Source:
This is my John Galt speaking cartoon
#13
(03-30-2011, 09:55 PM)Jim Wrote:
(03-29-2011, 03:36 PM)--Pete Wrote: Hi,

A common fault in these types of discussions is to hold people of the past accountable to our present morality and fault them for their failure to live up to a moral code that they never ascribed to. And to compare moral codes is, ultimately, a foolish thing. Most moral codes are a mixture of superstition, prejudice, and pragmatism.

Human failures are funny things; the more remote, the more clearly seen. We have no problem seeing the evils committed throughout history and the wrongdoings of distant rulers. But we seem be blind to much of our own evils and wrongdoings.

--Pete

Hi,

Your thoughts about holding people Today accountable for the Past? I personally do not want to be held accountable.

John Wayne's opinion of Native Americans. September 4, 2005 5:55 AM The interview is reprinted in The Playboy Intervew (Wideview Books, c1981).
Here is the text of one answer about the Indians:
Quote:In an interview with Playboy magazine published on May 1, 1971, Wayne made several controversial remarks about race and class in the United States. The interview became a hot topic and many stores had trouble keeping the issue in stock.

He noted that, as someone living in the 20th century, he was not responsible for the way people who lived one hundred years before him had treated Native Americans, stating:
I don't feel we did wrong in taking this great country away from them if that's what you're asking. Our so called stealing of this country was just a question of survival. There were great numbers of people who needed new land the Indians were selfishly trying to keep it for themselves.

Problems to solve:
a) According to the forum thread, in which magazine and on what date was the interview with John Wayne published?
b) Please continue the forum thread about judging past wrongs from the point where it stops.

Information shown:
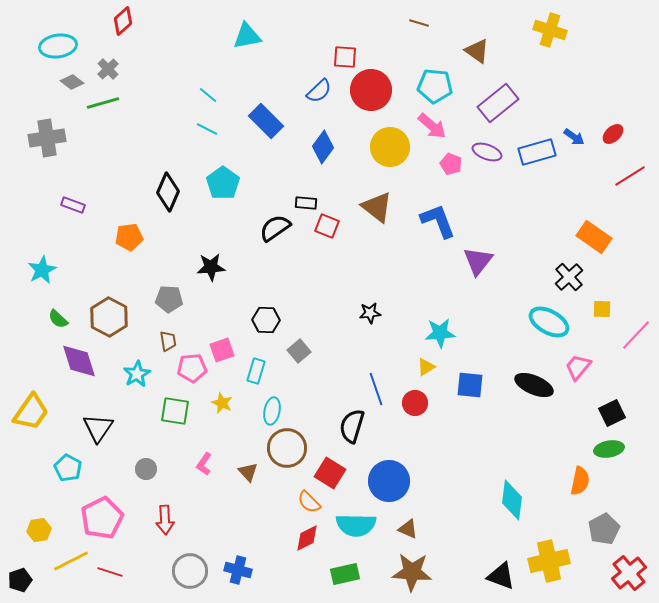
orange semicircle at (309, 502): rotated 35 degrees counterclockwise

Answers to the exercise:
a) Playboy magazine, on May 1, 1971.

b)
Look, I'm sure there have been inequalities. If those inequalities are presently affecting any of the Indians now alive, they have a right to a court hearing. But what happened 100 years ago in our country can't be blamed on us today.

I'm quite sure that the concept of a Government-run reservation... seems to be what the socialists are working for now — to have everyone cared for from cradle to grave.

What happened between their forefathers and our forefathers is so far back -- right, wrong or indifferent -- that I don't see why we owe them anything. I don't know why the government should give them something that it wouldn't give me.

http://en.wikipedia.org/wiki/John_Wayne

From a John Galt cartoon to a discussion about Native American genocide is a subject that should not get lost in a cartoon thread should we start a new Post?
John Wayne was wrong. :-)

He should have lived on the Pine Ridge Reservation for a few months before making that comment. It is exactly what John Galt feared would happen everywhere if the "control freaks" who run our socialist government had their ways with us. {notice how I re-railed there! Smile }

[Image: Pine-Ridge-Reservation-housing.jpg]

They don't own their homes, so why should they invest in them. There are few jobs, so they line up for their handouts as an act of survival. If we cared about them at all, we'd figure out a path to independence, rather than continue to perpetuate over a century of dependency. If we cared, we'd help this tribe of a scant ~25,000 Americans figure out how to break their cycle of poverty and death.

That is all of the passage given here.